Wary of U.S. President Donald Trump's tough talk on Iran, the European Union is courting Tehran to show Iranians preparing to vote in a May 19 presidential poll that it is committed to a nuclear deal and they stand to benefit, EU diplomats say.
Europe's energy commissioner is leading more than 50 European firms in a business forum in Tehran over the weekend — the latest bid to foster new ties in the 16 months since Iran curbed its nuclear program in exchange for sanctions relief.
Of the six major powers who engineered the deal — the United States, Britain, France, Germany, China and Russia — EU nations bore the brunt of the oil embargo on Iran and stand to gain the most from a thaw they view as a victory for European diplomacy.
Meeting with Iran's atomic chief Ali Akbar Salehi, Commissioner Miguel Arias-Canete echoed the EU's mantra that it is "fully committed" to the 2015 deal and expects the same from all other parties.
But the bloc's leverage remains limited — particularly if it is not able to shield European firms from the risk of remaining U.S. sanctions and encourage big banks to reverse over a decade of Iran's exclusion from the international financial system.
The latter was a theme of another big conference in Tehran on Saturday attended by Germany and Iran's central banks.
Some Western companies have returned — planemakers Airbus and Boeing and carmakers Peugeot-Citroen and Renault — but many more have hung back, fearing Trump will tighten the screws on an already complex set of rules for engaging with Iran.
The pace and scale of Western investment is at the heart of a challenge by hardline rivals of pragmatist President Hassan Rouhani, who is seeking re-election in May.
Iran's ultimate authority, Supreme Leader Ayatollah Ali Khamenei and his loyalists have criticized Rouhani's policy of rapprochement with the West, arguing the 2015 nuclear accord had not yielded the benefits he promised.
"He needs more time... He has to be given a chance," Iran's vice president, Masoumeh Ebtekar, told Reuters in an interview.
"There is a lot of enthusiasm about working with Iran now and ... I hope that the American administration wakes up to these realities," she added.
The Trump administration said on April 18 it was launching an inter-agency review of whether the lifting of sanctions against Iran was in the United States' national security interests, while acknowledging that Tehran was complying with the deal to rein in its nuclear program.
EU diplomats voiced concern that a more confrontational stance by the Trump administration could empower Iran's hardliners ahead of the elections - although there is no sign the United States intends to walk away from the deal.
EU diplomats say they share U.S. concerns over Iran's human rights record, its ballistic missiles tests, its funding of blacklisted militant groups and its support for Syrian President Bashar al-Assad.
"We disagree that we have to address these issues by ditching the [nuclear] deal," one EU diplomat told Reuters.
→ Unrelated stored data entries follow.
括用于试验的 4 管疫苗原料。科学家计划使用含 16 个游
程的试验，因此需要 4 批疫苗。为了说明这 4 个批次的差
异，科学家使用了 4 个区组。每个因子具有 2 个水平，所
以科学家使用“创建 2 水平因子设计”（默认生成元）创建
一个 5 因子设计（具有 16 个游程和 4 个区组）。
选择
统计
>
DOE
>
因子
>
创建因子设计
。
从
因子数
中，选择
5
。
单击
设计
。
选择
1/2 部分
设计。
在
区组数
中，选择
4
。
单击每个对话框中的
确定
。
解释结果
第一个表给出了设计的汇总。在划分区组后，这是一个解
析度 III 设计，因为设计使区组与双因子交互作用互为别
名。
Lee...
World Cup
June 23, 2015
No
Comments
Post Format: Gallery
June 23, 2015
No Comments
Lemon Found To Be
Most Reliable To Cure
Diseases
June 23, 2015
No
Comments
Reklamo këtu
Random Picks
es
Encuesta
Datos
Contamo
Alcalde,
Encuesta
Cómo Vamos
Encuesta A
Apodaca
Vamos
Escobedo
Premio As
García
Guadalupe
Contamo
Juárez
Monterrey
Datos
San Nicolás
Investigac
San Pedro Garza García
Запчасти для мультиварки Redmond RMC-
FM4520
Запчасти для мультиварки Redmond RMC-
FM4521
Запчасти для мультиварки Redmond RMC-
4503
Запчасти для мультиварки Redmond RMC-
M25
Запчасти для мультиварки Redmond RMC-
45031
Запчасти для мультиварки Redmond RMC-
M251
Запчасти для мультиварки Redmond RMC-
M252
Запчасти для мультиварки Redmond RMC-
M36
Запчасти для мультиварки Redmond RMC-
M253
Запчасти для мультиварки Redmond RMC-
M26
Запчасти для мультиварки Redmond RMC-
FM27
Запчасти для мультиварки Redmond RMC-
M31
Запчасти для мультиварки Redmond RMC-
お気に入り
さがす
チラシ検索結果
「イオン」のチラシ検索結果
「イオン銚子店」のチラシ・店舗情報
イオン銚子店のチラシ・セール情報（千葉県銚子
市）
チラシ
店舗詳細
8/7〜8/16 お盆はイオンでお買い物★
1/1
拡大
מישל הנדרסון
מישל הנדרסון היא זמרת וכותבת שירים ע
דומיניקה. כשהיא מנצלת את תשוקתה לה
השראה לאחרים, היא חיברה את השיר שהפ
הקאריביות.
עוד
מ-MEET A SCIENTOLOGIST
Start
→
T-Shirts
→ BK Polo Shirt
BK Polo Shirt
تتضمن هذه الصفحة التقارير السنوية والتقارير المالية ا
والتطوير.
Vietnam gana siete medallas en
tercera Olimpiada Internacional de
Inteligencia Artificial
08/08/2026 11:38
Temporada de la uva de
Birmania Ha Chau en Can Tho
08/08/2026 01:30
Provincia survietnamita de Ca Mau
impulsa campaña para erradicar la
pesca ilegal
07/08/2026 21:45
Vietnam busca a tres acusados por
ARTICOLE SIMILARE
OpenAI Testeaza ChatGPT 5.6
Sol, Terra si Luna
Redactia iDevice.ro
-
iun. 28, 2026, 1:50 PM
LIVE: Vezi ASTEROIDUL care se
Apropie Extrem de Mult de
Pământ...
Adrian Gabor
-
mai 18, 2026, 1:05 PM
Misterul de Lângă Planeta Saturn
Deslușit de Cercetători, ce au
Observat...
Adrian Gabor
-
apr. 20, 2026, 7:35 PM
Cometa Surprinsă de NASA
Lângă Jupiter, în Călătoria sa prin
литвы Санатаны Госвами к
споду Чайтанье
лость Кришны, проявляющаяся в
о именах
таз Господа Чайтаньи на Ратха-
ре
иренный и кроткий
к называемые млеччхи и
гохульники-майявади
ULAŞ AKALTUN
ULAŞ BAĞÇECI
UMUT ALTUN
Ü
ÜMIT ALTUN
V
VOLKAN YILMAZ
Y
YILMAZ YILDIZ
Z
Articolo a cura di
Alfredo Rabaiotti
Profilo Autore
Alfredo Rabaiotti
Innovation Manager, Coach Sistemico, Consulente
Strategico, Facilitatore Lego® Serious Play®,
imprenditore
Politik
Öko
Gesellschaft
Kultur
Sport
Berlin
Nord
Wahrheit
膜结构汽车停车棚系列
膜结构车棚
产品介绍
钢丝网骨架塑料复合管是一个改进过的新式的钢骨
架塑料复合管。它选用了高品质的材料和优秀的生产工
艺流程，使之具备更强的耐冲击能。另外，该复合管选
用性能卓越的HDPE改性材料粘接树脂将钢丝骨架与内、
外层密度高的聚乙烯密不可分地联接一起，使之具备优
"This will only empower those [in Iran] with a more confrontational stance — bring out the worst in the system."
For now, Iranian leaders have kept their cool, with Salehi saying Iran will only take "reciprocal action" if the U.S. is found in breach of the deal — leaving EU diplomats caught in a balancing act between the two long-time rivals.
In recent months, European leaders have been frequent visitors to Tehran with businessmen in tow — in an effort to keep alive the 2015 accord, which also has the support of Russia and China, rivals for influence in the Islamic Republic.
The bloc's trade with Iran has partially recovered - much of that due to oil exports from Iran in what one EU official called "a direct incentive to stick to the deal."
The International Monetary Fund this year applauded Iran's "impressive recovery", with growth expected over 6 percent for the last 12 months and low inflation — a record that Rouhani has been keen to defend.
But the hoped-for a boom since the EU and United Nations sanctions over Iran's nuclear program were lifted a year ago has been hampered by separate U.S. measures in place over Iran's missile program.
"The Europeans want to at least create the optical impression they are politically invested in this deal working," said Ellie Geranmayeh of the European Council on Foreign Relations. "Even if from a commercial perspective, companies are essentially on hold."
The risk of falling afoul of U.S. measures has been enough to persuade major Western banks to stay away from Iran, and Tehran accuses Washington of undermining the nuclear deal by scaring investors away from Iran.
While acknowledging domestic criticism, Salehi told reporters Tehran will remain committed to the deal regardless of the outcome of next month's vote.
There are also signs that the EU's firm stance has given U.S. officials pause, with senators saying they delayed a bill to slap new sanctions on Iran due to worries over how the bloc would react and the Iranian presidential elections.